I see the comparison with CCGT as helpful, because this is the main form of electricity generation capacity at the margin in the UK. If EfW is performing less well on GHG emissions than the marginal form of generating power, I would say that makes it a poor solution, particularly given the significant share of fossil fuel derived plastics in the residual stream. Mike
Hi Peter, I’m sure Mike and I wouldn’t be far apart on most key issues including Mike’s observation that most UK EfW plants are inefficient because they are not hooked up to provide CHP. This is a long term failure of strategic planning policy at a time when LAs have had to make to make tough decisions about where their waste will go when the holes are filled. Hampshire for example aspired to have a Northern European blend of material and energy recovery (when 40%+ recycling rate was a pipedream) but was constrained in planning terms to build on sites of former incinerators (or close to). The post-industrial UK just doesn’t have enough district heating systems / factories to plug into nor will we get concensus – either on the Any Questions panel or across society that the best place to put these “blots on the landscape” might be nearer human activity not further away.
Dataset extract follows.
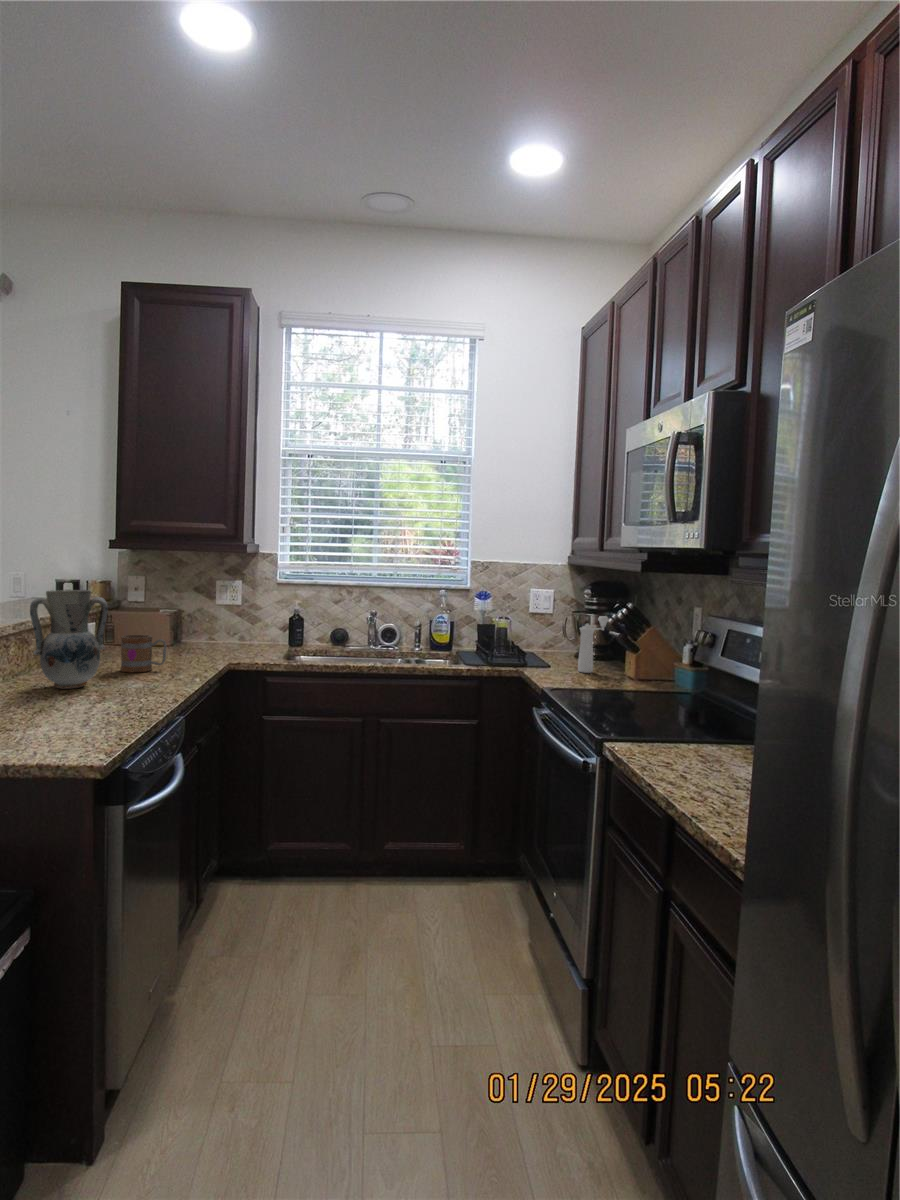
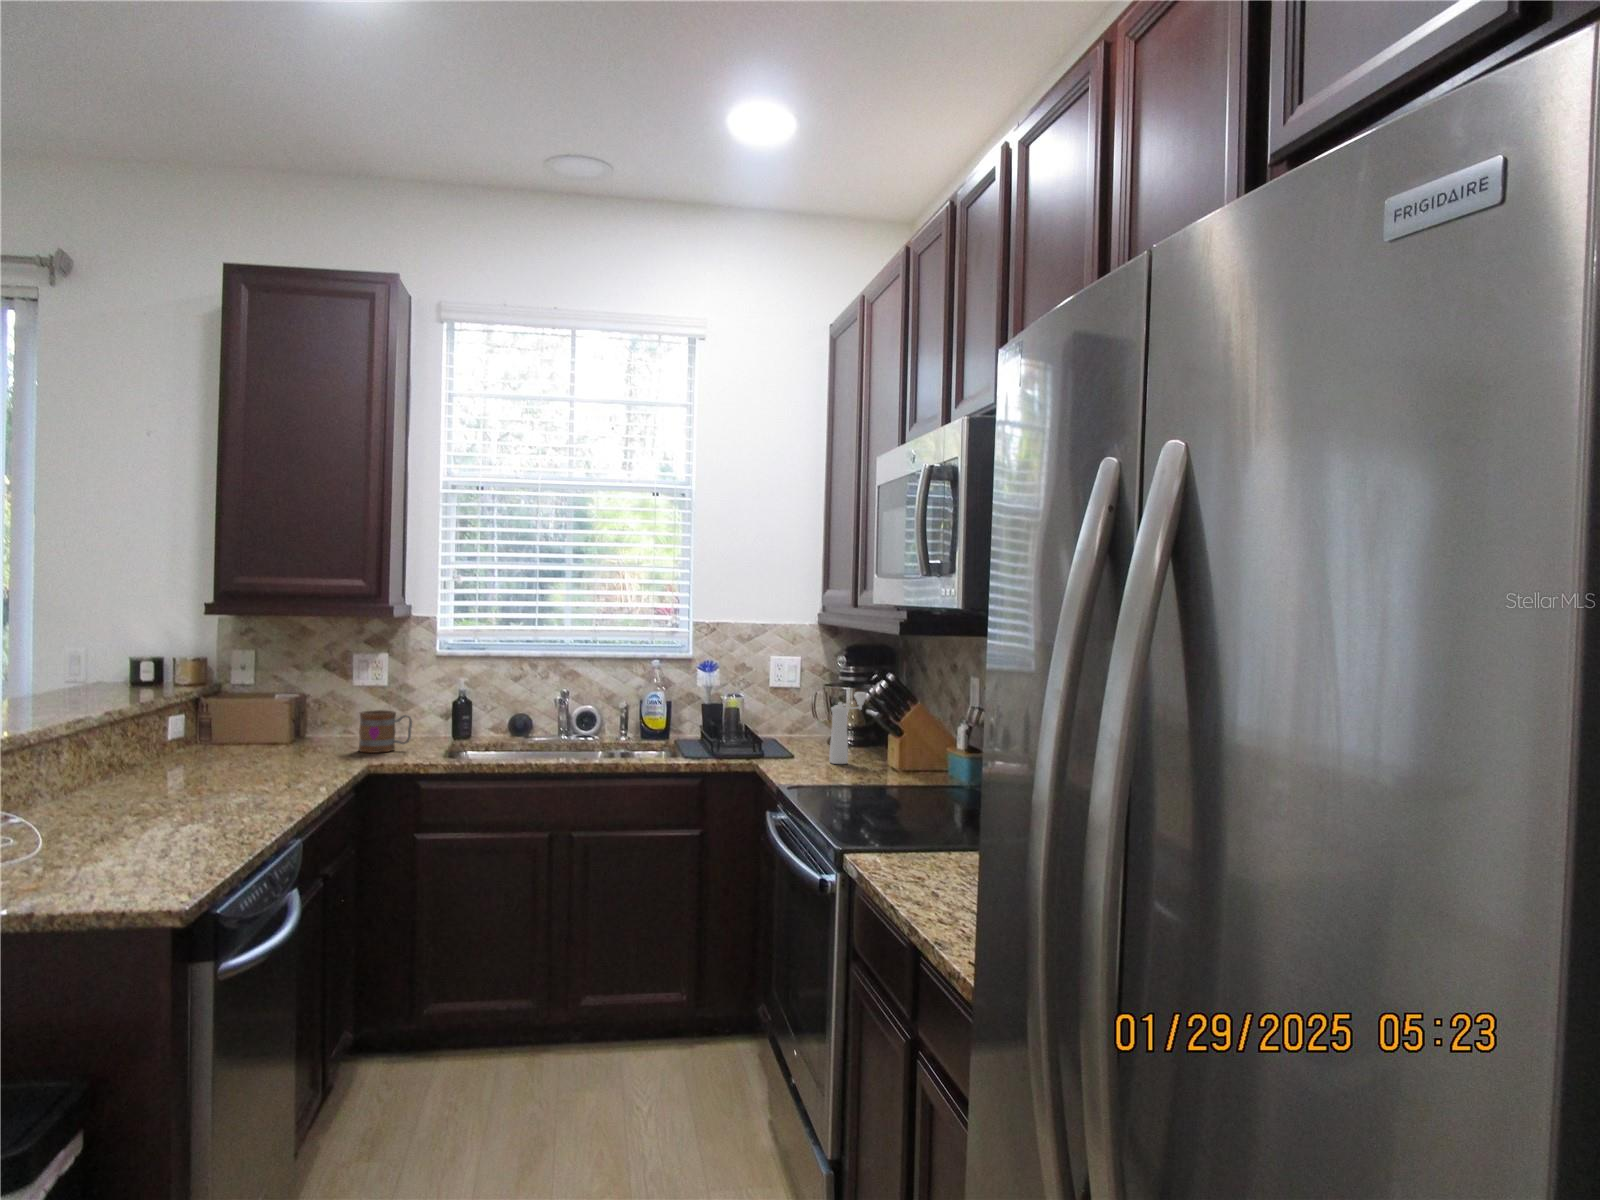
vase: present [30,590,108,689] -> none [85,673,198,808]
mug: present [121,635,167,672] -> present [359,710,412,753]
If we ever go down this route it’ll take much higher energy prices (mitigated by fracking?)and another generation will pass. In the meantime the unmarketable waste keeps coming and we need somewhere for it to go…
Mike, your argument is logical – up to a point – and certainly better informed than the panelists around the QT table. I wholeheartedly agree about the need to maximise the movement of stuff up the hierarchy. But your argument bothers me for the same reason the “fracking will solve our energy needs, so why do we need nuclear?” argument. This just assumes that because if you take some gas it will burn cleaner and more effciently in C02 terms than mixed MSW that gas is the better answer for the environment. I am not convinced it is – because gas is a finite resource (reagrdless of how much there turns out to be)and it’s long cycle CO2, whereas the waste will be a mix of short cycle (biofraction) and long cycle (plastics etc). Unmarketable trash needs to go somewhere and most will agree burying it isn’t ideal. We can all rage (and I frequently do) about lack of incentive to create the markets to move stuff around the resource cycle. But to argue that it’s worse than dashing to burn up all the gas we can frack out of this fragile planet neglects a wider view. Steve
Steve, really interesting line of response – but I’m not sure that you and Mike are really that far apart. As I see it, Mike argues that the problem with many UK incinerators is that they aren’t efficient – they’re burning waste and not extracting enough value from it. Better incinerators would enable more energy to be derived from the waste we produce, and therefore lead to a greater reduction in the amount of gas we need to use.
Rather than it being an argument for more use of gas power stations, I see the comparison with the efficiency level of a CCGT as an attempt to set a benchmark that new incinerators should be pushed to meet.